## Excerpted passage
┏━━

I just heard it on the radio, a young boy complaining about how pathetically incompetent US kids are at math. Compared to kids from around the world, Americans are in the bottom 25%. Could it be that bad? Is our Education Establishment that gifted at non-teaching?
So what was the boy’s proposed solution? You should buy a franchise for something called Mathnasium and teach the kids in your community how to do arithmetic. Because, as you know, the public schools can’t manage this feat. I’ve got nothing for or against Mathnasium. But here’s the bigger point: a remedial operation like this should NEVER be necessary. If public schools do a proper job, kids learn math and don’t need any outside help. I said IF.

Here’s how one pundit summed up our dilemma: “Tests showed U.S. fourth-graders performing poorly, middle school students worse, and high school students are unable to compete....Chances are, even if your school compares well in SAT scores, it will still be a lightweight on an international scale.”

Well, you don’t need to be Einstein to conclude that our public schools don’t have a clue about teaching arithmetic. Their greatest gift is selecting the worst methods and then claiming they are “research-based.”

Since about 1990, public schools push something called Reform Math. But private and parochial schools don’t use this rubbish. Especially homeschoolers don’t. These are very picky consumers and squabble among themselves over the merits of Singapore Math, Saxon Math, Math Mammoth, MathUSee, and other ingenious programs that actually teach math, which has to be a miracle because our Education Establishment can’t pull it off. 

Why not? Here’s my guess: they don’t want to. They’re collectivists at heart and believe in leveling, which quickly leads to dumbing-down. I’ll explain how this darkness works. But first a light moment. Here’s how one wit summed up the last 60 years:
Teaching Math in the 1950s (Traditional):
A logger sells a load for $100. His production cost is 4/5 of the price. How much is his profit?

Teaching Math in the 1970s (New Math):
A logger trades a set “L” (of lumber) for a set “M” (of money). The cardinality of set “M” is 100. The cardinality of subset “C” (his cost) is 20 less than “M”. What is the cardinality of set “P” (his profit)?

Teaching Math in the 1990s (Reform Math):
A logger sells a load for $100. Her production is $80 and her profit is $20. Your assignment: underline the number 20.

My take is that New Math and Reform Math are the same long-running gimmick. Mix simple stuff with complex stuff and thereby create an impossible brew, counterintuitive, impossible to master, and virtually guaranteeing bad math scores. This brew--often called “fuzzy math”--is packaged into various curricula and textbooks, with clever names, pretty graphics, and fancy printing, all of which is lipstick on a large rat.

The so-called experts claim they are teaching concepts and understanding, which sounds impressive. But the kids never master simple arithmetic because basic, common-sense content and memorization are summarily omitted. New Math and Reform Math are based on the same false premise, that children need to study abstract concepts before they can do practical applications. Exactly backward. 

Here is another image that might help some readers understand what our non-teachers are doing nowadays. Suppose you need to learn archery. And I teach you archery by explaining the history and concept of sports, of muscular activity, of competition, the need for eye-hand coordination, the need for being in shape. And every week I toss in some aspect of archery--”look, this is an arrow,” and next week, “this is a bow.” Meanwhile you’re learning about football, baseball, basketball, and the concepts that each of these games is built on. What does it all mean? Other than that your teacher is crazy. It means you won’t learn archery for many months. And your grasp of archery will be muddled in with bowling, softball, hockey and skiing. But we all know there are only a few essential skills in archery: holding the bow, drawing the bow, aiming at a target. You have to focus on the basic skills and practice them with respect. You need to isolate them and master them.

┗━━

## Input data

┏━━

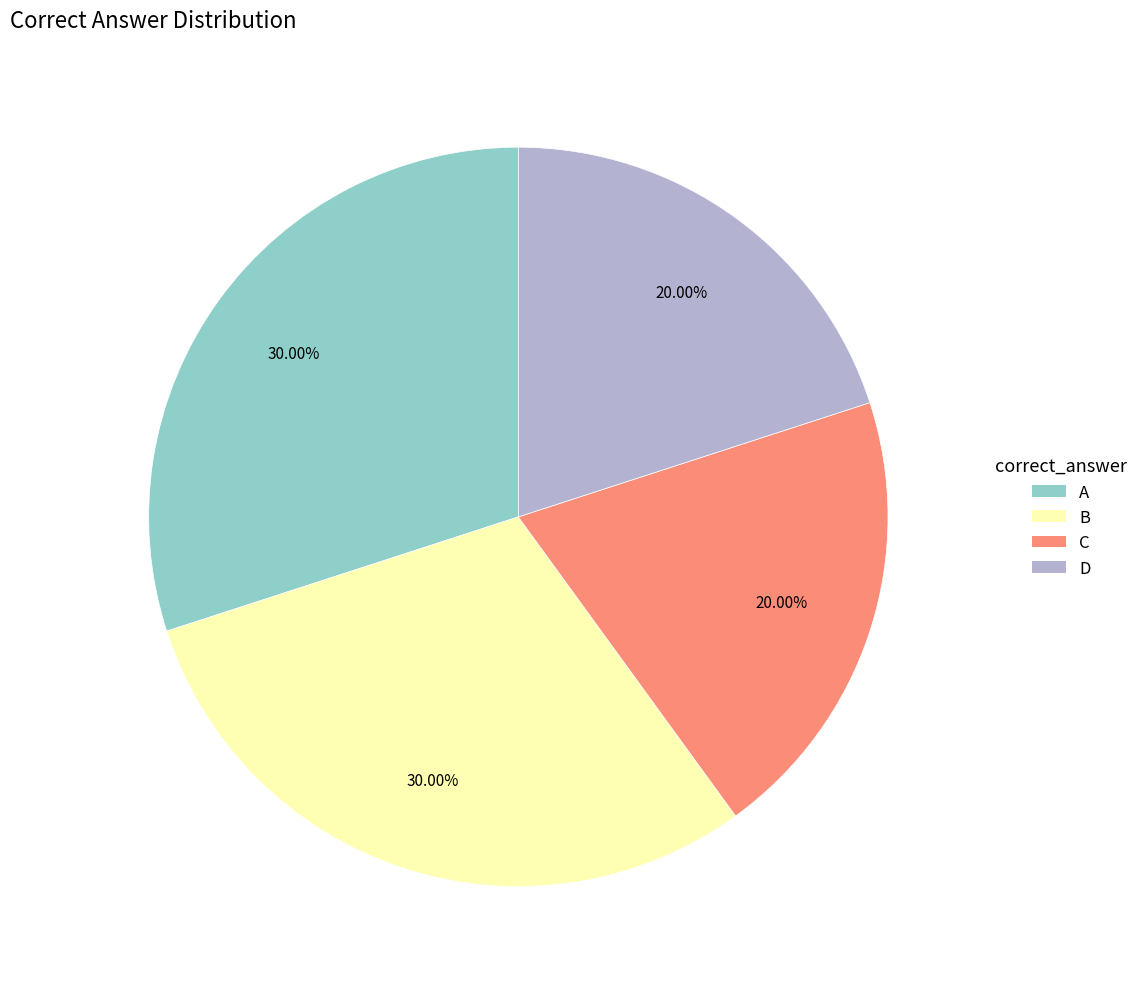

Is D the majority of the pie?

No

┗━━
┏━━

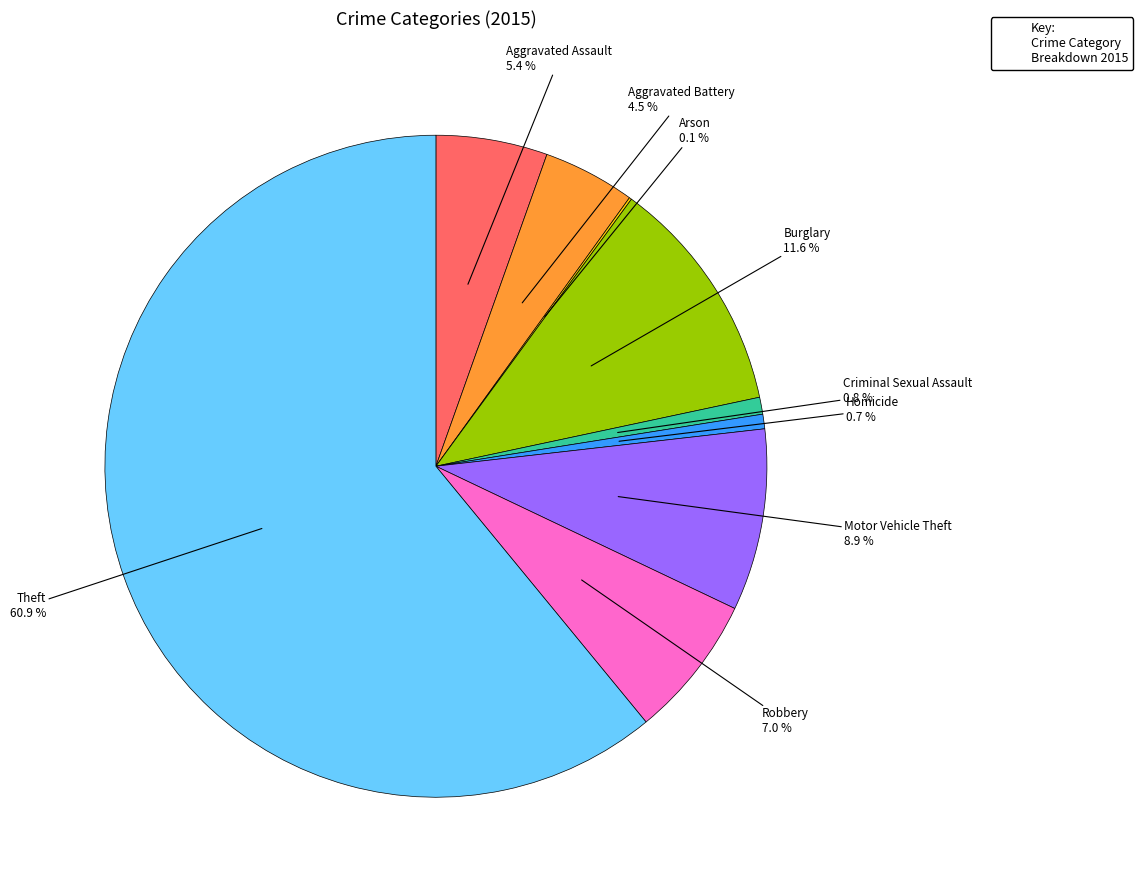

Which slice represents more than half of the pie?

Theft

┗━━

## Activity list
1) Write out the passage from the math education essay, starting with "I just heard" and going on through "gifted at non-teaching?".
2) List the math programs that the math education essay says homeschoolers squabble over.
The rows are not needed for any of this work.

## Your responses
1)
I just heard it on the radio, a young boy complaining about how pathetically incompetent US kids are at math. Compared to kids from around the world, Americans are in the bottom 25%. Could it be that bad? Is our Education Establishment that gifted at non-teaching?

2)
Singapore Math
Saxon Math
Math Mammoth
MathUSee